Nearly $9 billion (U.S.) in green bonds were issued during the first quarter of 2014, prompting the Climate Bonds Initiative to double its estimate for the rest of the year to $40 billion.
“There have been new issuers, new currencies, new underwriters, new areas of issuance and, for the first time, a green bonds index,” according to Bridget Boulle, the initiative’s program manager, in a blog update posted in April.
Development banks continue to lead the way with issues of $4.9 billion, but corporations are not far behind at $4.02 billion. For the corporate side, this is a major achievement given that the first corporate green bond was only issued in November 2013. Development banks, on the other hand, have been issuing since 2007.
Export Development Canada (EDC) was the latest development bank to issue a green bond, which was priced at $300 million (Canadian) and received $500 million in orders within 15 minutes.
Ken Kember, chief financial officer, said the bank sees green bonds as becoming a regular part of its funding program. “The green bond is a nice balance to EDC’s corporate focus on clean technology, an area that will feed new green bond issues in the years to come.”

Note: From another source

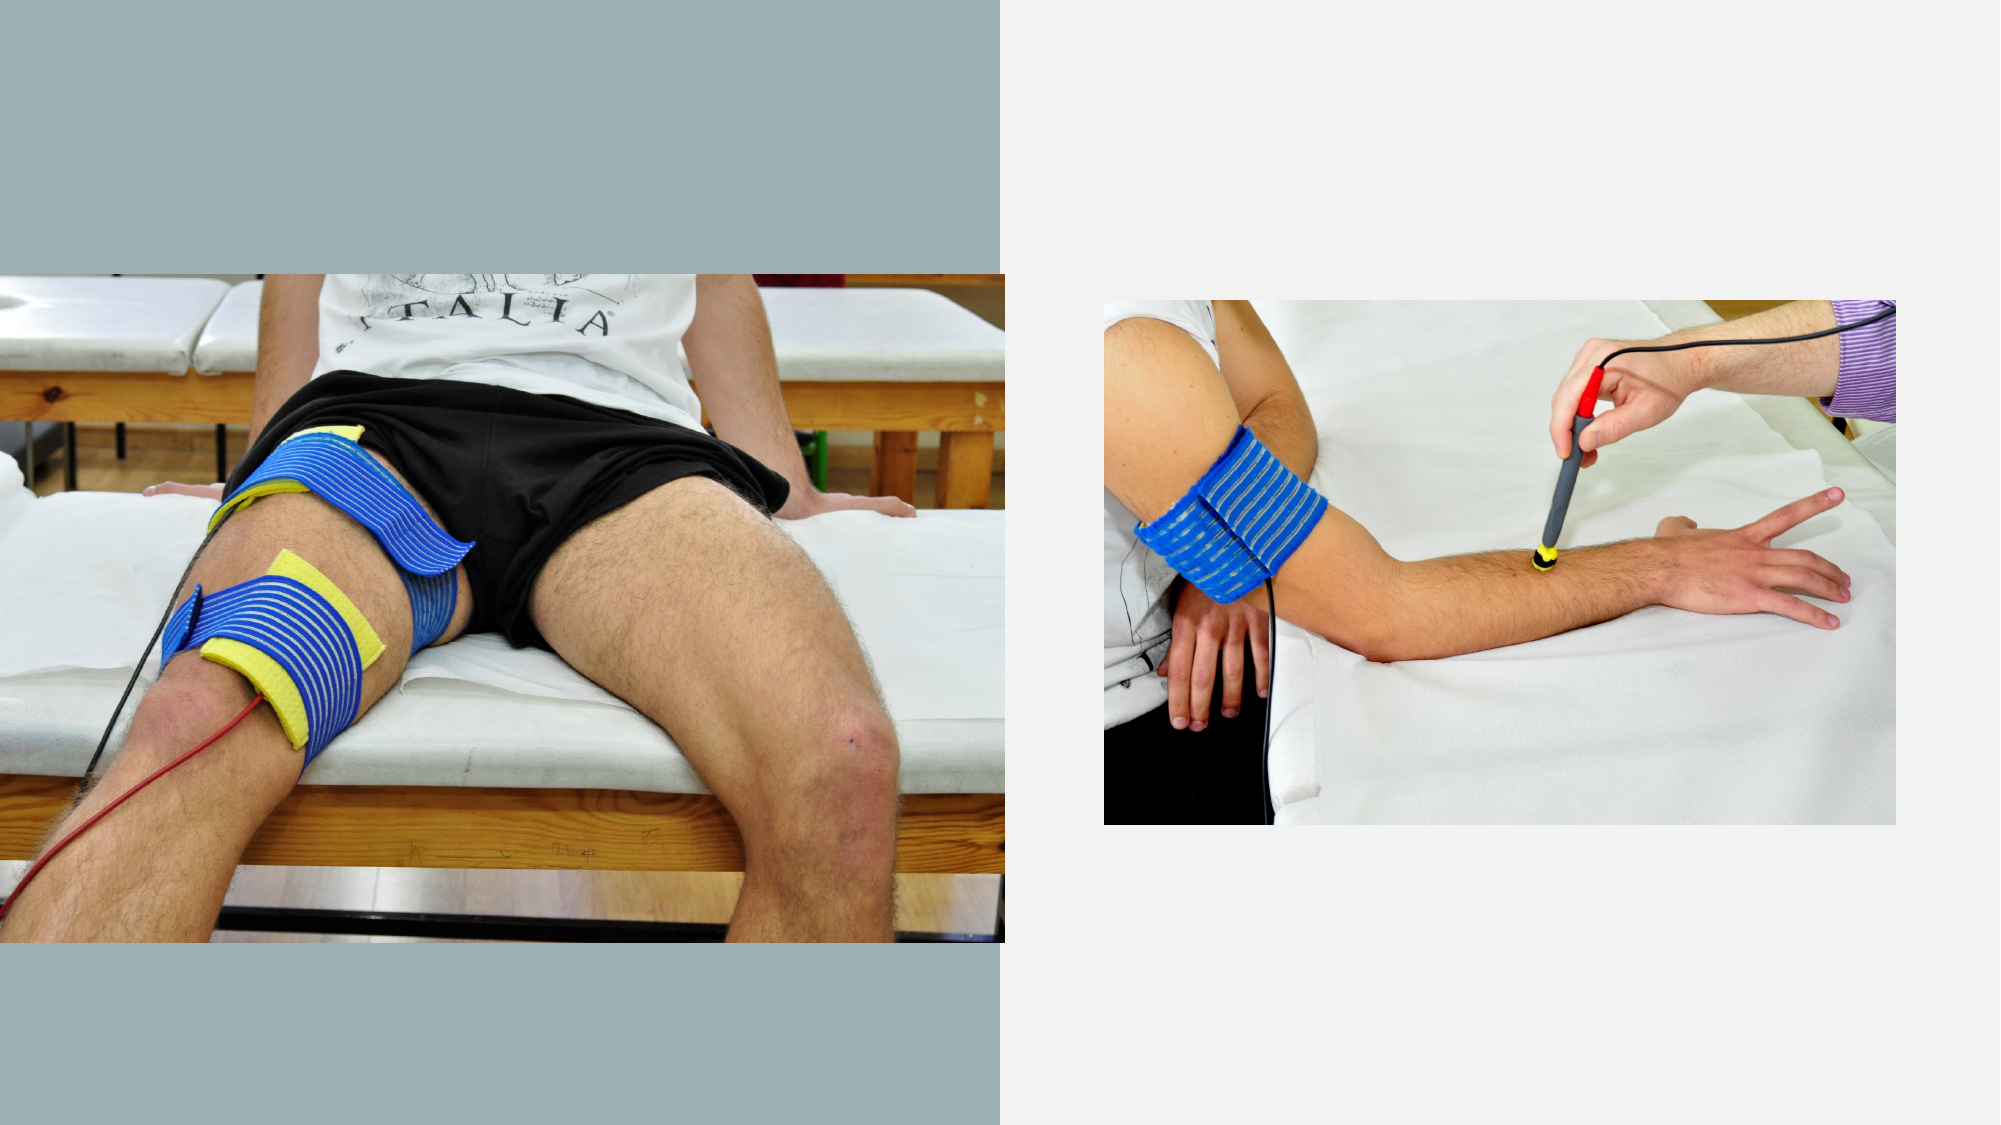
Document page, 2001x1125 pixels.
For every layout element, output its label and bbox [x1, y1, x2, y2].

picture [0, 274, 1005, 943]
picture [1104, 300, 1896, 825]
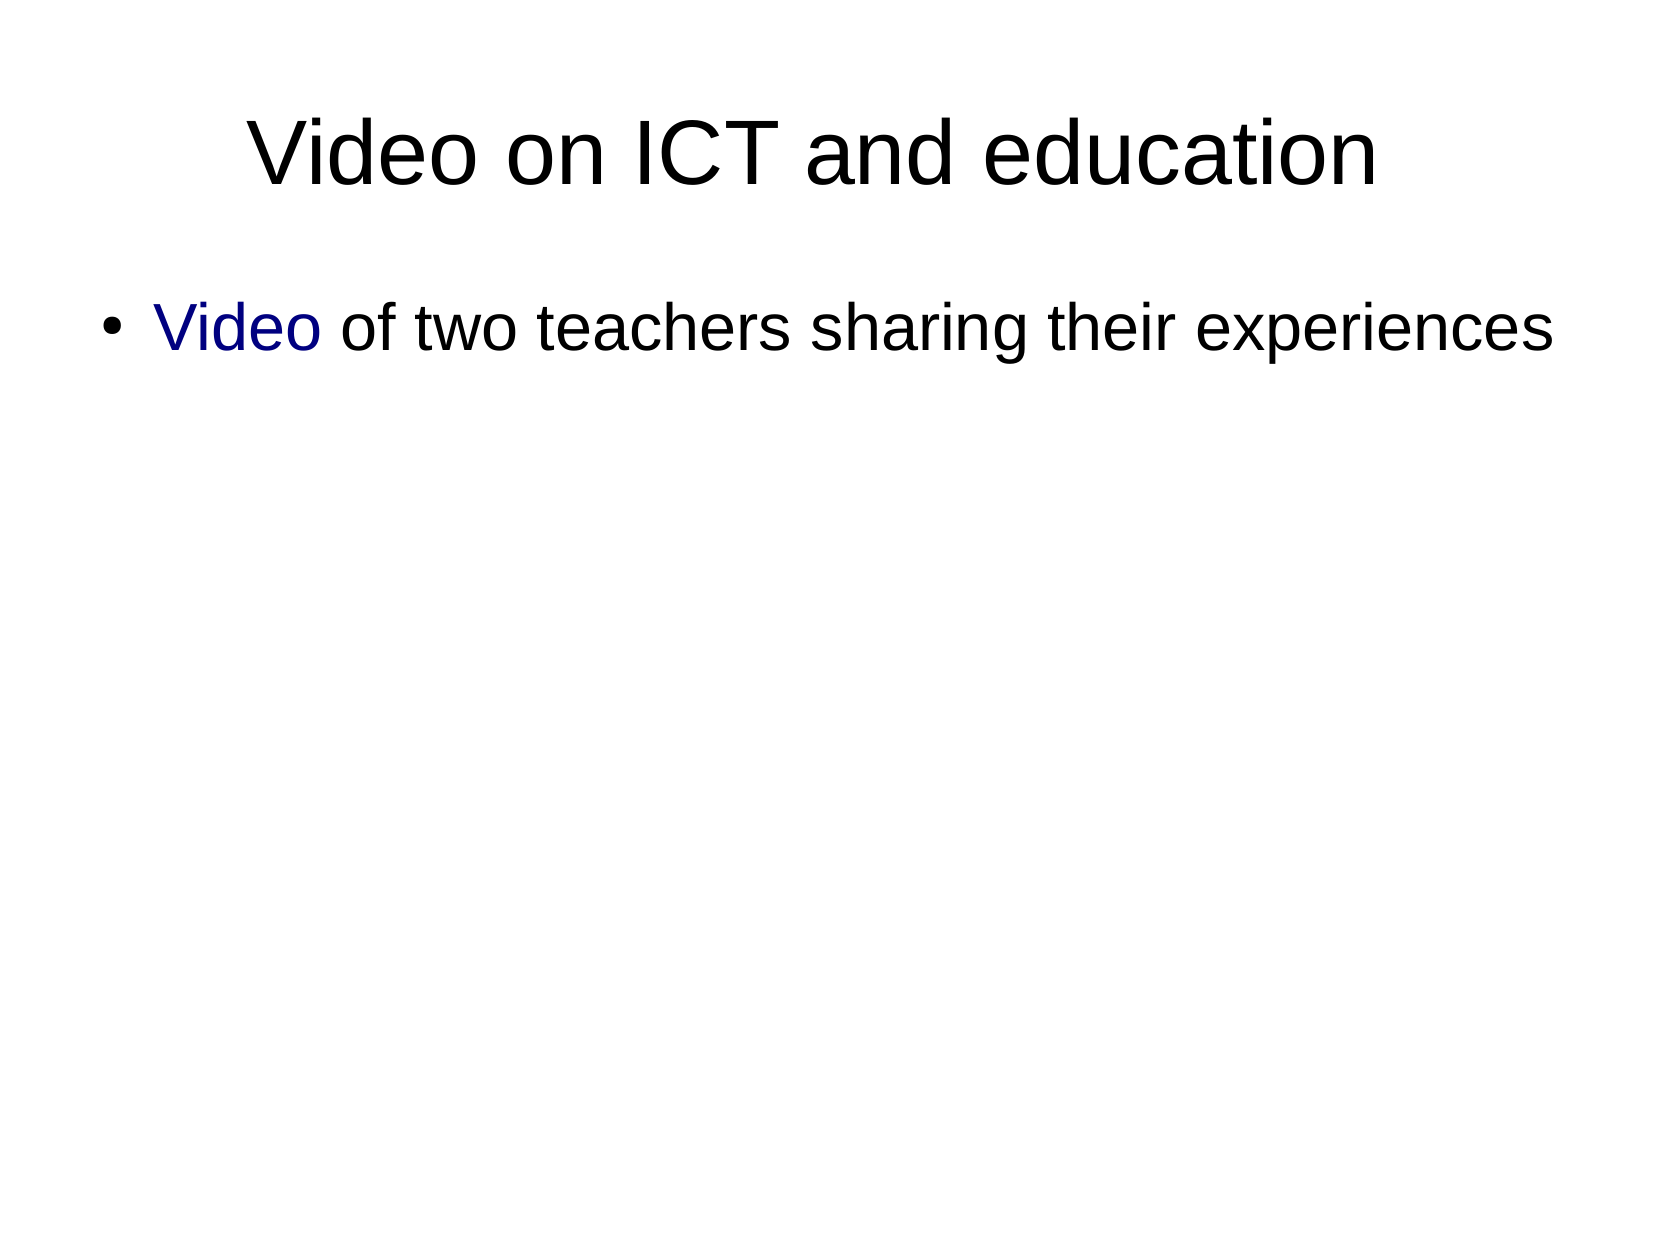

Toyota, Unilever and TD Bank were among the new corporate issuers, which also included Sweden’s SCA, a producer of personal care, hygiene and forest products. Toyota was the second-largest issuer at $1.75 billion, but the European Investment Bank once again dominated at $2.9 billion, representing six bonds issued in five different currencies.
Again, most green bond issues in the quarter were oversubscribed.